#### Prompt:
Recast the lines from the one containing "150L GS 16 4 A C 360/13" through the end of the records, both ends included, as a JSON list of strings with one string per line, skipping blank lines and leaving out the pictures.

-.-.-

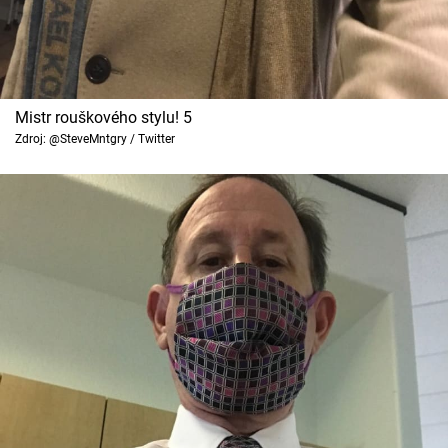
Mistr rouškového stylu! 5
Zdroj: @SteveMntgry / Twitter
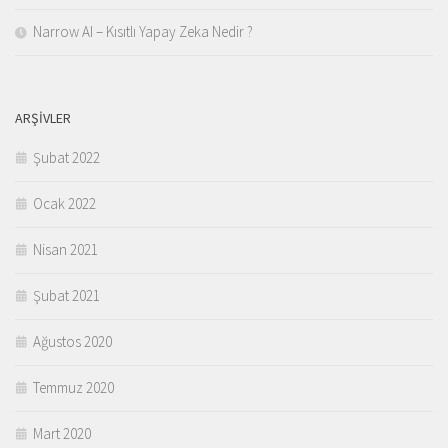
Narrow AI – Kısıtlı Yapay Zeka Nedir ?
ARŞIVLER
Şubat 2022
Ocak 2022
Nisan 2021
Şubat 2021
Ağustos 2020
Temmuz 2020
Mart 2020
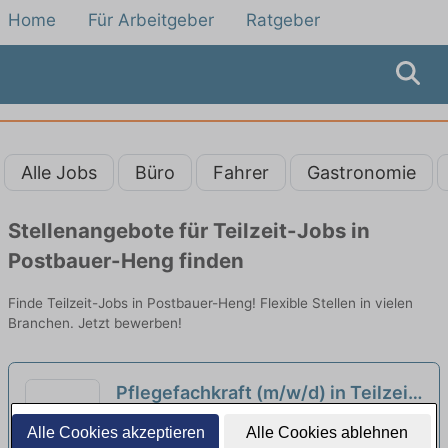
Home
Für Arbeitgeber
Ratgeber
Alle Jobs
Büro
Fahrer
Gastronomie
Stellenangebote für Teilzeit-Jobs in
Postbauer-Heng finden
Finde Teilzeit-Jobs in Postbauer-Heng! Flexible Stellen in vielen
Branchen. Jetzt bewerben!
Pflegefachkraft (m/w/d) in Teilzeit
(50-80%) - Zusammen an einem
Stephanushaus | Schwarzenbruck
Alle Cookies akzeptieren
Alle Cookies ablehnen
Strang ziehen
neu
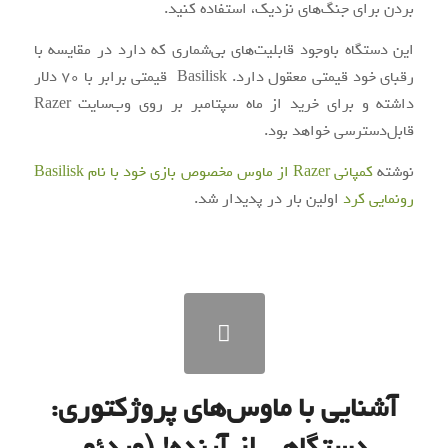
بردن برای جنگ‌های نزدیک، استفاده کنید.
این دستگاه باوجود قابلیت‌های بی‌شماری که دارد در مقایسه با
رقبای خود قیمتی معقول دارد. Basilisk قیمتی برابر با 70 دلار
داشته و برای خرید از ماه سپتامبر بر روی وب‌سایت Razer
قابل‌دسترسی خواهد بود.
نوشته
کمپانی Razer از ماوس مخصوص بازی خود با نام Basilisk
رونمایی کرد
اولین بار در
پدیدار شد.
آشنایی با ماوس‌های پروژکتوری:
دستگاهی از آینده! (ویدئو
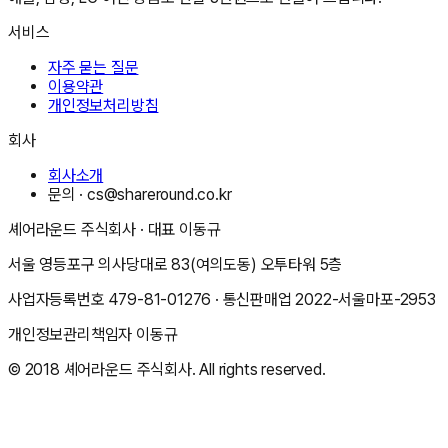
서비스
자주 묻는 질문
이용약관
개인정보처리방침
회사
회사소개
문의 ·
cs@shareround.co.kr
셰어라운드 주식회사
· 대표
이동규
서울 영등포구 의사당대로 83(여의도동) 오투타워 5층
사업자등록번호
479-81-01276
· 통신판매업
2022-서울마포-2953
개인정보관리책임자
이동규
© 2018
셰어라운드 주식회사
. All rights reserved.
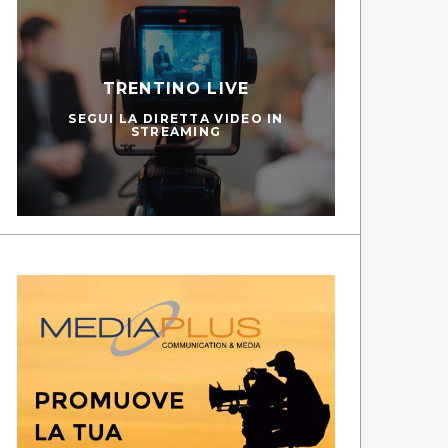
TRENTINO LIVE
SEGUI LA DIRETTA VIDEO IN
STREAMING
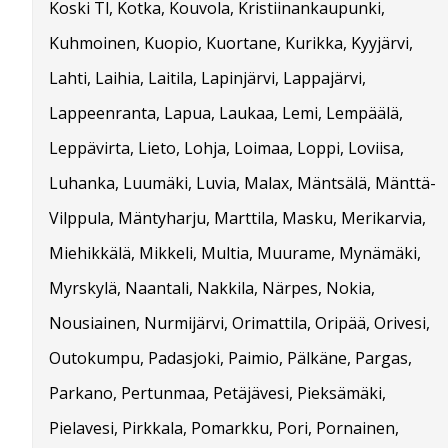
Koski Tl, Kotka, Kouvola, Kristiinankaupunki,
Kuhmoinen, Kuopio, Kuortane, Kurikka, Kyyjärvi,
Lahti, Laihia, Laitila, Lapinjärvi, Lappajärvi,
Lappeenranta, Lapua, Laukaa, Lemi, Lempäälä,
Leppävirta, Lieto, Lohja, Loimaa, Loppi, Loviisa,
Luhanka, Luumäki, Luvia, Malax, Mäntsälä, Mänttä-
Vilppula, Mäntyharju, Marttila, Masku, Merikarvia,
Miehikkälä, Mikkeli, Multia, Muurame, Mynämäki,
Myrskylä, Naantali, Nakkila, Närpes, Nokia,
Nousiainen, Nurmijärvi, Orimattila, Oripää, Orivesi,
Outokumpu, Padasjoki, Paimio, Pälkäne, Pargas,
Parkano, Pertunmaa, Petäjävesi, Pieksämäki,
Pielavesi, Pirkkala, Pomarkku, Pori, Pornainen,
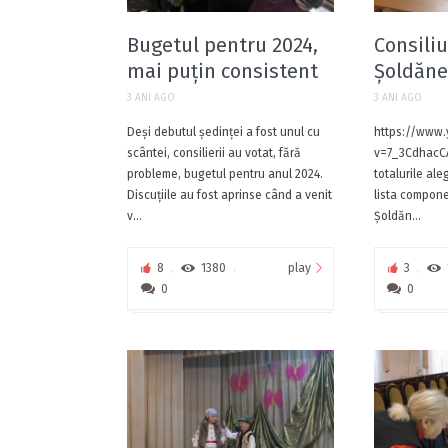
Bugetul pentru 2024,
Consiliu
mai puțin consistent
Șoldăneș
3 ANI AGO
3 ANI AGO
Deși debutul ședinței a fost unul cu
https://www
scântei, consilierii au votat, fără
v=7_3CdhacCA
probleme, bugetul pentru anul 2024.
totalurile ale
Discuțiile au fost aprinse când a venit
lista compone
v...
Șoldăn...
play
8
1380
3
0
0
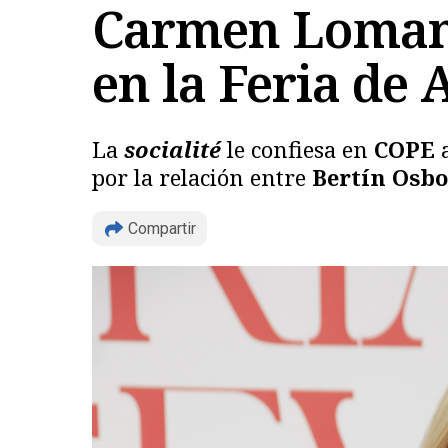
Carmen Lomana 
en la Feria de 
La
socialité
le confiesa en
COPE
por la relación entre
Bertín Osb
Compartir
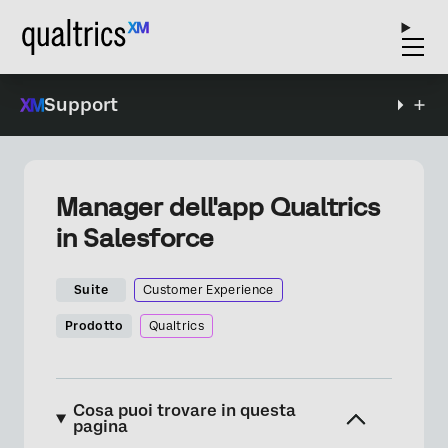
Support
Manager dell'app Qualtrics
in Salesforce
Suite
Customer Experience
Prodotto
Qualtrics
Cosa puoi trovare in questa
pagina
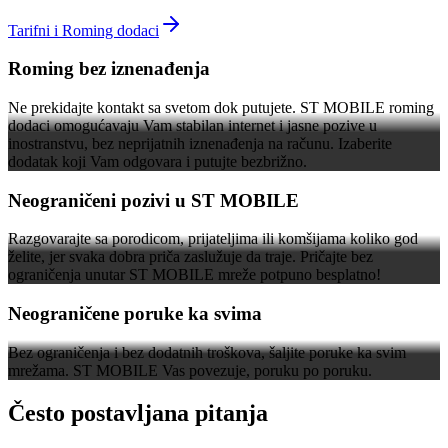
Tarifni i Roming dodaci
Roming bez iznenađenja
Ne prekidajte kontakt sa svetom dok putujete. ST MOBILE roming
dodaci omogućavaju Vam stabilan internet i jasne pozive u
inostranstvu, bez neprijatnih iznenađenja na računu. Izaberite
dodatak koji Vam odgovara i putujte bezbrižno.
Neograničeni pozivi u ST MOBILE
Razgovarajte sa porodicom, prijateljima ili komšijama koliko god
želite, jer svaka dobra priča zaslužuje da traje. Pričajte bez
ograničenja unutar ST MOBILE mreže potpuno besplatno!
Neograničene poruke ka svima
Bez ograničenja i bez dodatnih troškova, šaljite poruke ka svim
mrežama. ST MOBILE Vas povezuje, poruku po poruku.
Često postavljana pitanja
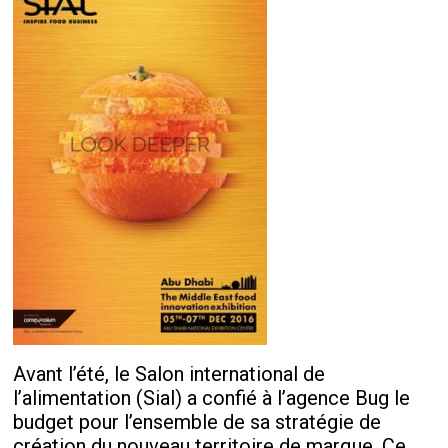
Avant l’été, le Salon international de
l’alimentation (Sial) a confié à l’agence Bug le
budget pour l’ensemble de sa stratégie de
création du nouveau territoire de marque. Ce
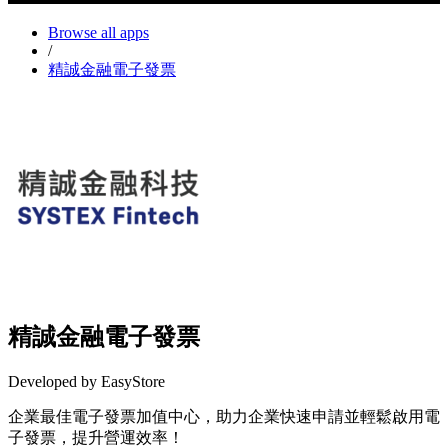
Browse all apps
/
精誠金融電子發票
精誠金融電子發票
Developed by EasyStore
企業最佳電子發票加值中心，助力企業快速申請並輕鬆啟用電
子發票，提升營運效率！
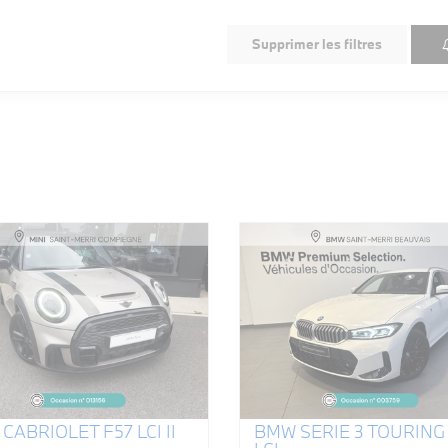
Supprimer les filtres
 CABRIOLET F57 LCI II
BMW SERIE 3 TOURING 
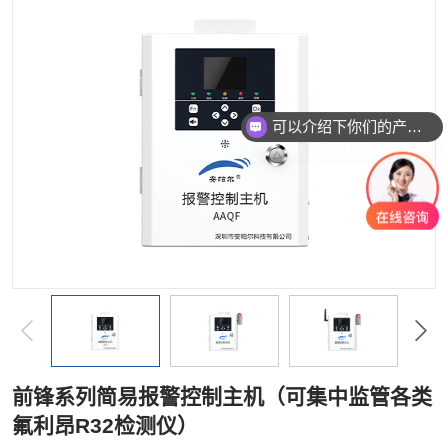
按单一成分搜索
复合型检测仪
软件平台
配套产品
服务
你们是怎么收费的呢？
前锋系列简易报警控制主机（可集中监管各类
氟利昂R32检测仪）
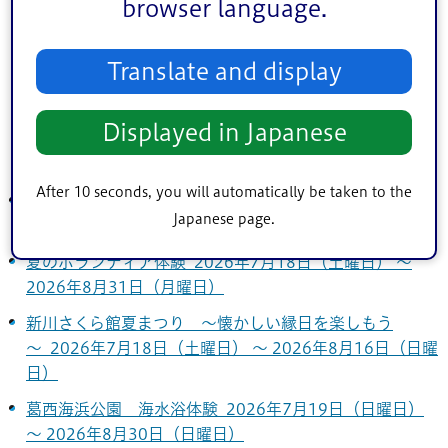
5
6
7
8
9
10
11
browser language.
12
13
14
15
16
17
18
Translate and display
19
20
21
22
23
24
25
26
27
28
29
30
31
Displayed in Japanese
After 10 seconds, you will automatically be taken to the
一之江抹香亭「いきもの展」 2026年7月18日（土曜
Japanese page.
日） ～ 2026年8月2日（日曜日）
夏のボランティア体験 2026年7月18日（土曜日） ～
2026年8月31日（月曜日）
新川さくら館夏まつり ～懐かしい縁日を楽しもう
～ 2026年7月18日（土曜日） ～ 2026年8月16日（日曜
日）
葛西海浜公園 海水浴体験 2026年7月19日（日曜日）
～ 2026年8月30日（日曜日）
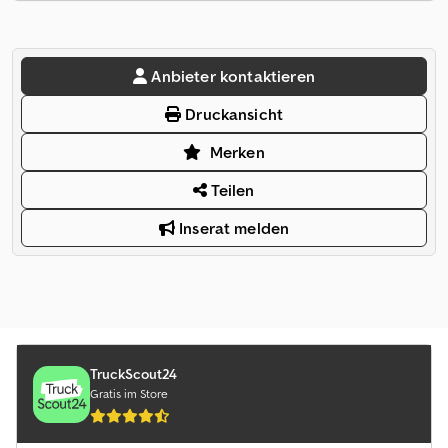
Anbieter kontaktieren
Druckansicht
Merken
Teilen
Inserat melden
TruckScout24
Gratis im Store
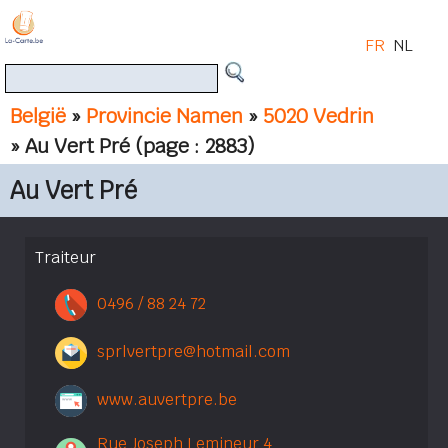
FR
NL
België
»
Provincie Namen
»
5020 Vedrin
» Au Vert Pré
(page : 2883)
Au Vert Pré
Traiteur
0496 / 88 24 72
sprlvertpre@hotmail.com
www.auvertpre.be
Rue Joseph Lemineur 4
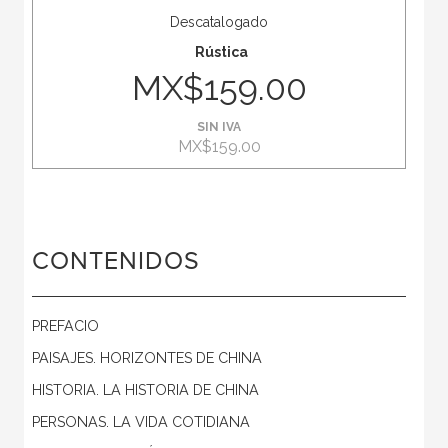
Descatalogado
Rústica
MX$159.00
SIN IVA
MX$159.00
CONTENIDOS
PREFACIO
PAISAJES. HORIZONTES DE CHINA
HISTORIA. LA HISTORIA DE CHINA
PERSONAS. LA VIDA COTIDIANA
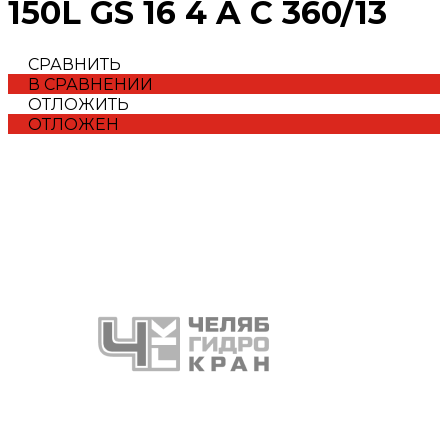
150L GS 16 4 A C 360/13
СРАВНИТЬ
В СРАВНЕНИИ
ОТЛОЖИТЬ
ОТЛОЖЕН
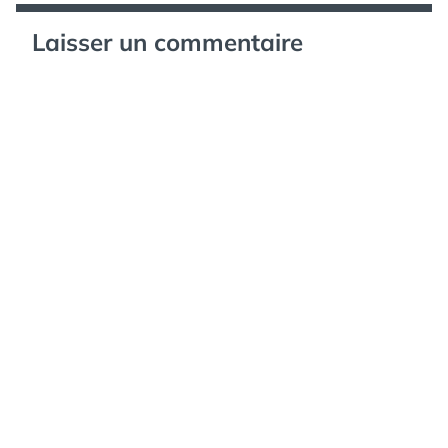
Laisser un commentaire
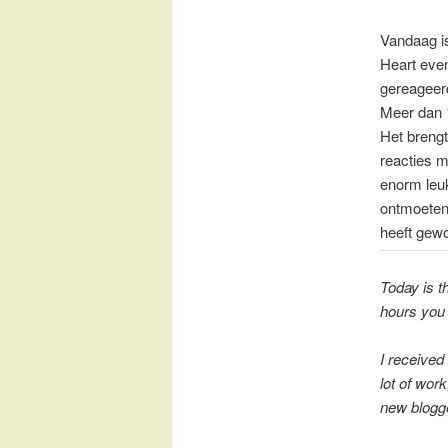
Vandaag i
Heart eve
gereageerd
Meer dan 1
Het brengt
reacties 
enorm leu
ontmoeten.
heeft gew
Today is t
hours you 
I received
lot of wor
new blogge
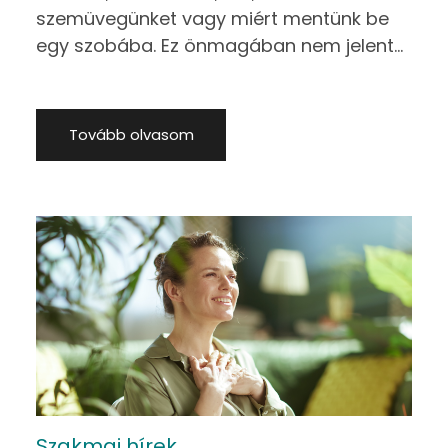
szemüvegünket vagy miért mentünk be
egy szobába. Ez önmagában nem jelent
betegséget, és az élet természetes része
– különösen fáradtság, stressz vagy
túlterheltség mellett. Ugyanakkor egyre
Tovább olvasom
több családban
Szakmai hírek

-.-.-

#### Task result:
[
  "150L GS 16 4 A C 360/13",
  "СРАВНИТЬ",
  "В СРАВНЕНИИ",
  "ОТЛОЖИТЬ",
  "ОТЛОЖЕН",
  "Laisser un commentaire",
  "Vandaag i",
  "Heart eve",
  "gereageerd",
  "Meer dan 1",
  "Het brengt",
  "reacties ",
  "enorm leu",
  "ontmoeten.",
  "heeft gew",
  "Today is t",
  "hours you ",
  "I received",
  "lot of wor",
  "new blogge",
  "szemüvegünket vagy miért mentünk be",
  "egy szobába. Ez önmagában nem jelent",
  "betegséget, és az élet természetes része",
  "– különösen fáradtság, stressz vagy",
  "túlterheltség mellett. Ugyanakkor egyre",
  "Tovább olvasom",
  "több családban",
  "Szakmai hírek"
]